Rewrite each of the items below, putting "ground terminal" wherever "ground station" appears and changing nothing else.

[Records shown]
·····
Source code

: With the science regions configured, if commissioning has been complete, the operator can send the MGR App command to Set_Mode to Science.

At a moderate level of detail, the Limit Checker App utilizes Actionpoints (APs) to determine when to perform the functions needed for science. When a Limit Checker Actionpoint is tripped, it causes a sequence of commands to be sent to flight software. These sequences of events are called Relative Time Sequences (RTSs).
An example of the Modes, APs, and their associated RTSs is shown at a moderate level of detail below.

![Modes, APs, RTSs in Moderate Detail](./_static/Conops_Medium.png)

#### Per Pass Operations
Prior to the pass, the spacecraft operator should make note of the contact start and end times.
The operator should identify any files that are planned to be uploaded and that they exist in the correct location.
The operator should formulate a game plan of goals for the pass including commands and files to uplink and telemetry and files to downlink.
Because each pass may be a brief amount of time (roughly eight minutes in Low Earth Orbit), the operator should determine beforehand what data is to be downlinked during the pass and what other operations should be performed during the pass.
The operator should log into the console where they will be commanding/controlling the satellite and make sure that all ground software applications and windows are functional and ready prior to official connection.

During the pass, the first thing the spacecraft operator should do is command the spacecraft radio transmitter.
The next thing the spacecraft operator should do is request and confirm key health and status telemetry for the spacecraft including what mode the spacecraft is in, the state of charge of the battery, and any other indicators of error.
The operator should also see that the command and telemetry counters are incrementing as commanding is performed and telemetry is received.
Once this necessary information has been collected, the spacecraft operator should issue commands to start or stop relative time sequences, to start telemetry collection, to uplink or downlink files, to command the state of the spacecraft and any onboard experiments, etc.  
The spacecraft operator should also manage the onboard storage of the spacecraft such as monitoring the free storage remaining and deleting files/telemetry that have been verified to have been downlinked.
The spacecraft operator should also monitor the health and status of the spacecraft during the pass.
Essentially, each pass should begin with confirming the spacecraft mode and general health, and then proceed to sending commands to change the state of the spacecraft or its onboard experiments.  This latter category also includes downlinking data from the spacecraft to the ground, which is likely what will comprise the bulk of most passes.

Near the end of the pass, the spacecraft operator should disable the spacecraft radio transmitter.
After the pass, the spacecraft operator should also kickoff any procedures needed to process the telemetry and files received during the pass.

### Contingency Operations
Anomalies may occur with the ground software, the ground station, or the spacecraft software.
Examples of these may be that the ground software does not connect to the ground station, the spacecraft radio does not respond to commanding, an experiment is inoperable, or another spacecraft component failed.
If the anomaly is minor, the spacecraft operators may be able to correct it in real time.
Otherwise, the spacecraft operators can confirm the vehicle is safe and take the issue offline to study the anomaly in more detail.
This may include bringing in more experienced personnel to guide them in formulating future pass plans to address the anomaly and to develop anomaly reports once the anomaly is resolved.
·····
[Result of this task]
Source code

: With the science regions configured, if commissioning has been complete, the operator can send the MGR App command to Set_Mode to Science.

At a moderate level of detail, the Limit Checker App utilizes Actionpoints (APs) to determine when to perform the functions needed for science. When a Limit Checker Actionpoint is tripped, it causes a sequence of commands to be sent to flight software. These sequences of events are called Relative Time Sequences (RTSs).
An example of the Modes, APs, and their associated RTSs is shown at a moderate level of detail below.

![Modes, APs, RTSs in Moderate Detail](./_static/Conops_Medium.png)

#### Per Pass Operations
Prior to the pass, the spacecraft operator should make note of the contact start and end times.
The operator should identify any files that are planned to be uploaded and that they exist in the correct location.
The operator should formulate a game plan of goals for the pass including commands and files to uplink and telemetry and files to downlink.
Because each pass may be a brief amount of time (roughly eight minutes in Low Earth Orbit), the operator should determine beforehand what data is to be downlinked during the pass and what other operations should be performed during the pass.
The operator should log into the console where they will be commanding/controlling the satellite and make sure that all ground software applications and windows are functional and ready prior to official connection.

During the pass, the first thing the spacecraft operator should do is command the spacecraft radio transmitter.
The next thing the spacecraft operator should do is request and confirm key health and status telemetry for the spacecraft including what mode the spacecraft is in, the state of charge of the battery, and any other indicators of error.
The operator should also see that the command and telemetry counters are incrementing as commanding is performed and telemetry is received.
Once this necessary information has been collected, the spacecraft operator should issue commands to start or stop relative time sequences, to start telemetry collection, to uplink or downlink files, to command the state of the spacecraft and any onboard experiments, etc.  
The spacecraft operator should also manage the onboard storage of the spacecraft such as monitoring the free storage remaining and deleting files/telemetry that have been verified to have been downlinked.
The spacecraft operator should also monitor the health and status of the spacecraft during the pass.
Essentially, each pass should begin with confirming the spacecraft mode and general health, and then proceed to sending commands to change the state of the spacecraft or its onboard experiments.  This latter category also includes downlinking data from the spacecraft to the ground, which is likely what will comprise the bulk of most passes.

Near the end of the pass, the spacecraft operator should disable the spacecraft radio transmitter.
After the pass, the spacecraft operator should also kickoff any procedures needed to process the telemetry and files received during the pass.

### Contingency Operations
Anomalies may occur with the ground software, the ground terminal, or the spacecraft software.
Examples of these may be that the ground software does not connect to the ground terminal, the spacecraft radio does not respond to commanding, an experiment is inoperable, or another spacecraft component failed.
If the anomaly is minor, the spacecraft operators may be able to correct it in real time.
Otherwise, the spacecraft operators can confirm the vehicle is safe and take the issue offline to study the anomaly in more detail.
This may include bringing in more experienced personnel to guide them in formulating future pass plans to address the anomaly and to develop anomaly reports once the anomaly is resolved.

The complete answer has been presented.